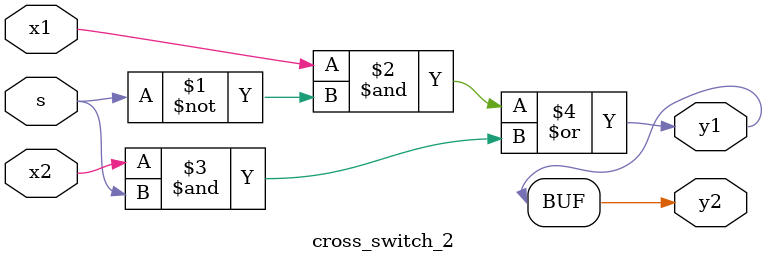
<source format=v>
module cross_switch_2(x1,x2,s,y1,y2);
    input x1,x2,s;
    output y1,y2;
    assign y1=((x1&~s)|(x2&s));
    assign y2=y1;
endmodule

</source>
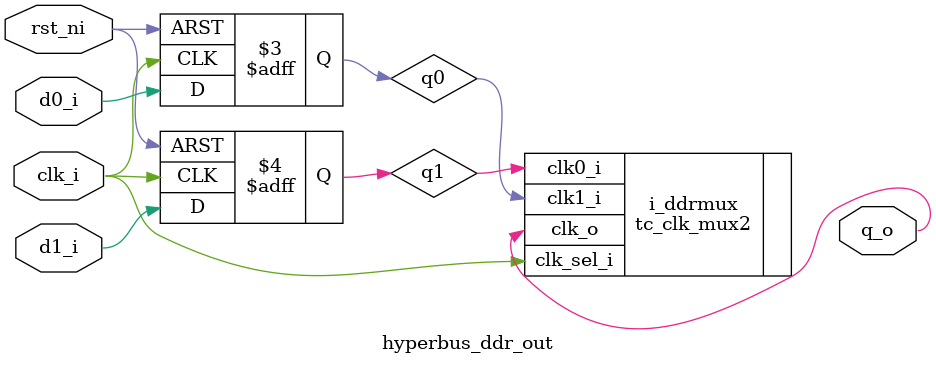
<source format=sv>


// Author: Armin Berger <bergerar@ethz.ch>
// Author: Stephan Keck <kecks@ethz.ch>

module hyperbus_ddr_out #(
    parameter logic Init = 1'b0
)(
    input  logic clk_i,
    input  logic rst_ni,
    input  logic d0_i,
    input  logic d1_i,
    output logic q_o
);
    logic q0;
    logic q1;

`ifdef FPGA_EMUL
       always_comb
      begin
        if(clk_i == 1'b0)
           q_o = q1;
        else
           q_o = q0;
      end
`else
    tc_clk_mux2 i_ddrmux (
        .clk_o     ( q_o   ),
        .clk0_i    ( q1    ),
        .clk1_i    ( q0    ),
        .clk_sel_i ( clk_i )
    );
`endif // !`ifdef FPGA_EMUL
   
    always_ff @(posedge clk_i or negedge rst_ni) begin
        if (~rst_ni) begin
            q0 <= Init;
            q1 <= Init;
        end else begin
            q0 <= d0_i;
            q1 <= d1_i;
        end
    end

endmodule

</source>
══════════════════════════════
Leave every picture out, and transcribe the data above exactly as it reads.

**Your response**
<source format=v>
module cross_switch_2(x1,x2,s,y1,y2);
    input x1,x2,s;
    output y1,y2;
    assign y1=((x1&~s)|(x2&s));
    assign y2=y1;
endmodule

</source>
<source format=sv>


// Author: Armin Berger <bergerar@ethz.ch>
// Author: Stephan Keck <kecks@ethz.ch>

module hyperbus_ddr_out #(
    parameter logic Init = 1'b0
)(
    input  logic clk_i,
    input  logic rst_ni,
    input  logic d0_i,
    input  logic d1_i,
    output logic q_o
);
    logic q0;
    logic q1;

`ifdef FPGA_EMUL
       always_comb
      begin
        if(clk_i == 1'b0)
           q_o = q1;
        else
           q_o = q0;
      end
`else
    tc_clk_mux2 i_ddrmux (
        .clk_o     ( q_o   ),
        .clk0_i    ( q1    ),
        .clk1_i    ( q0    ),
        .clk_sel_i ( clk_i )
    );
`endif // !`ifdef FPGA_EMUL
   
    always_ff @(posedge clk_i or negedge rst_ni) begin
        if (~rst_ni) begin
            q0 <= Init;
            q1 <= Init;
        end else begin
            q0 <= d0_i;
            q1 <= d1_i;
        end
    end

endmodule

</source>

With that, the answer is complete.